= Pittsburgh Geological Society =

The Pittsburgh Geological Society, more familiarly known as the PGS, was founded in 1945. Its purpose is to serve the professional interest of the society's membership.

==History==
In the forties, the membership was mainly interested in petroleum technology, and affiliation with the American Association of Petroleum Geologists (AAPG) came a few years later. Early meetings were held in downtown Pittsburgh and Oakland. The membership quickly showed the oil and gas industry an ability to produce superior geological publications. This capability has continued to the present time.

Dinner meetings in the fifties through seventies generally featured topics of interest to the oil and gas community. The emphasis on oil and gas has changed to a broad range of geologically related subjects including environmental, geo-technical, and coal/mineral resources. The speakers at these meetings have been top quality. This has enabled the society to attract professionals from a broad range of interests.

==Presidents==
Society presidents have been elected from a broad cross-section of the community. They include: oil and gas personnel, university professors, State Survey geologists, consultants, Army engineers, representatives from coal, refractory and steel companies, and interested others.

==Current activities==
Meetings of the society give individuals an opportunity to hear many diverse subjects and to meet people interested in geologically related subjects. The dinner hour offers the chance to discuss problems and become acquainted with other professionals. The current meeting location is the Terrace Room in the Parkway Center (Greentree).

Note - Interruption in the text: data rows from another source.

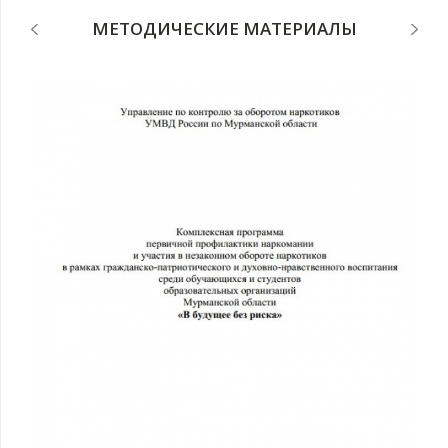
МЕТОДИЧЕСКИЕ МАТЕРИАЛЫ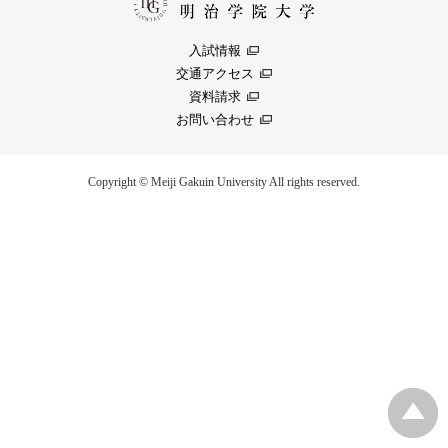
入試情報
交通アクセス
資料請求
お問い合わせ
Copyright © Meiji Gakuin University All rights reserved.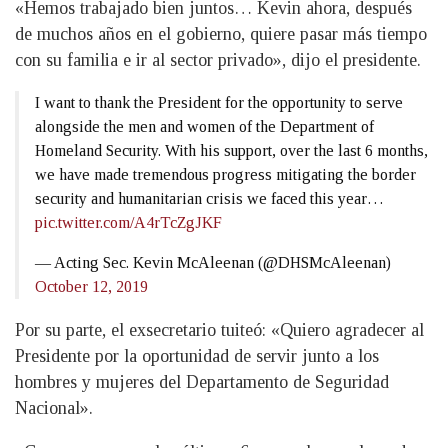
«Hemos trabajado bien juntos… Kevin ahora, después
de muchos años en el gobierno, quiere pasar más tiempo
con su familia e ir al sector privado», dijo el presidente.
I want to thank the President for the opportunity to serve
alongside the men and women of the Department of
Homeland Security. With his support, over the last 6 months,
we have made tremendous progress mitigating the border
security and humanitarian crisis we faced this year…
pic.twitter.com/A4rTcZgJKF
— Acting Sec. Kevin McAleenan (@DHSMcAleenan)
October 12, 2019
Por su parte, el exsecretario tuiteó: «Quiero agradecer al
Presidente por la oportunidad de servir junto a los
hombres y mujeres del Departamento de Seguridad
Nacional».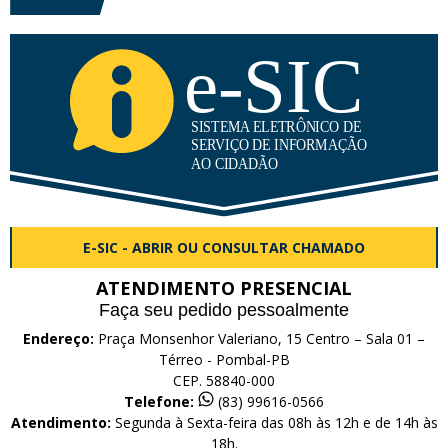
E-SIC - ABRIR OU CONSULTAR CHAMADO
ATENDIMENTO PRESENCIAL
Faça seu pedido pessoalmente
Endereço:
Praça Monsenhor Valeriano, 15 Centro – Sala 01 –
Térreo - Pombal-PB
CEP. 58840-000
Telefone:
(83) 99616-0566
Atendimento:
Segunda à Sexta-feira das 08h às 12h e de 14h às
18h.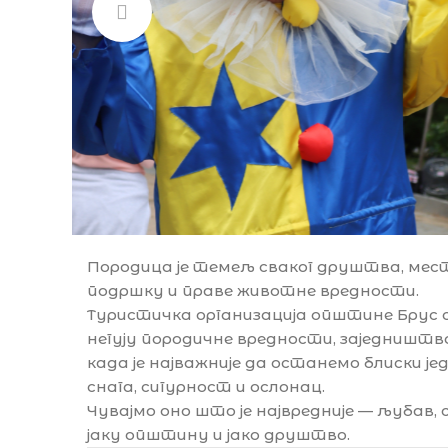
Породица је темељ сваког друштва, мест
подршку и праве животне вредности.
Туристичка организација општине Брус 
негују породичне вредности, заједништво
када је најважније да останемо блиски ј
снага, сигурност и ослонац.
Чувајмо оно што је највредније — љубав, 
јаку општину и јако друштво.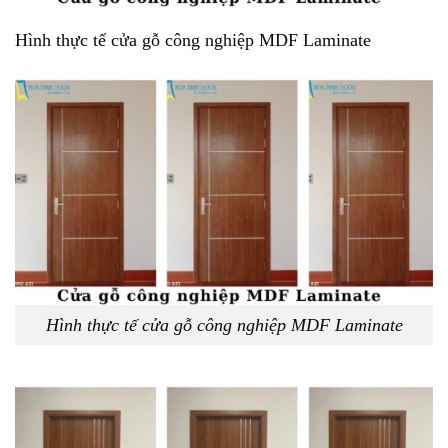
Hình thực tế cửa gỗ công nghiệp MDF Laminate
Hình thực tế cửa gỗ công nghiệp MDF Laminate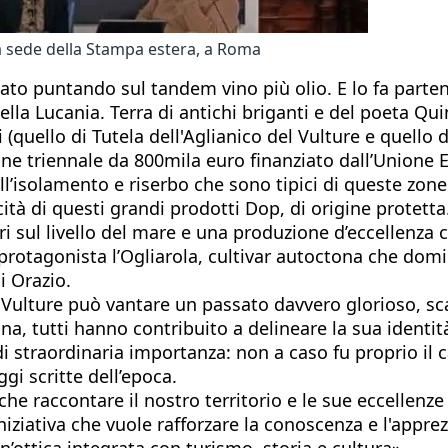
a sede della Stampa estera, a Roma
rcato puntando sul tandem vino più olio. E lo fa part
lla Lucania. Terra di antichi briganti e del poeta Quin
(quello di Tutela dell'Aglianico del Vulture e quello 
 triennale da 800mila euro finanziato dall’Unione E
ll’isolamento e riserbo che sono tipici di queste zone
ità di questi grandi prodotti Dop, di origine protetta.
ri sul livello del mare e una produzione d’eccellenza 
n protagonista l’Ogliarola, cultivar autoctona che domi
i Orazio.
ulture può vantare un passato davvero glorioso, scandi
, tutti hanno contribuito a delineare la sua identità
straordinaria importanza: non a caso fu proprio il cas
ggi scritte dell’epoca.
raccontare il nostro territorio e le sue eccellenze -
iziativa che vuole rafforzare la conoscenza e l'apprez
’ottica integrata con turismo, storia e cultura».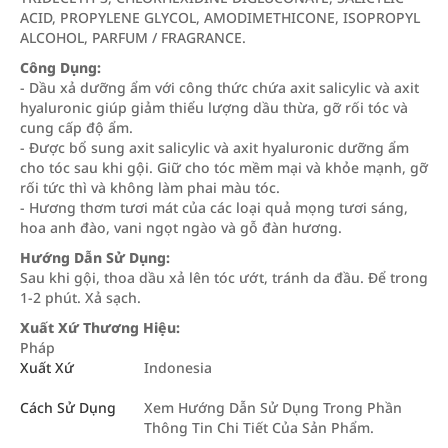
ACID, PROPYLENE GLYCOL, AMODIMETHICONE, ISOPROPYL
ALCOHOL, PARFUM / FRAGRANCE.
Công Dụng:
- Dầu xả dưỡng ẩm với công thức chứa axit salicylic và axit
hyaluronic giúp giảm thiểu lượng dầu thừa, gỡ rối tóc và
cung cấp độ ẩm.
- Được bổ sung axit salicylic và axit hyaluronic dưỡng ẩm
cho tóc sau khi gội. Giữ cho tóc mềm mại và khỏe mạnh, gỡ
rối tức thì và không làm phai màu tóc.
- Hương thơm tươi mát của các loại quả mọng tươi sáng,
hoa anh đào, vani ngọt ngào và gỗ đàn hương.
Hướng Dẫn Sử Dụng:
Sau khi gội, thoa dầu xả lên tóc ướt, tránh da đầu. Để trong
1-2 phút. Xả sạch.
Xuất Xứ Thương Hiệu:
Pháp
Xuất Xứ
Indonesia
Cách Sử Dụng
Xem Hướng Dẫn Sử Dụng Trong Phần
Thông Tin Chi Tiết Của Sản Phẩm.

The PGS monthly newsletter has been the backbone of the Society. The editors present a brief abstract of the next meeting, along with a calendar of coming events and timely notes of general interest. PGS sponsors one-day field trips that broaden the understanding of local geological conditions. The Society also sponsors short courses, science fair judging, awards, and joint meetings with other area societies. The Society has maintained high standards in all these endeavors, because the membership has given many hours of their time and talents to the Society.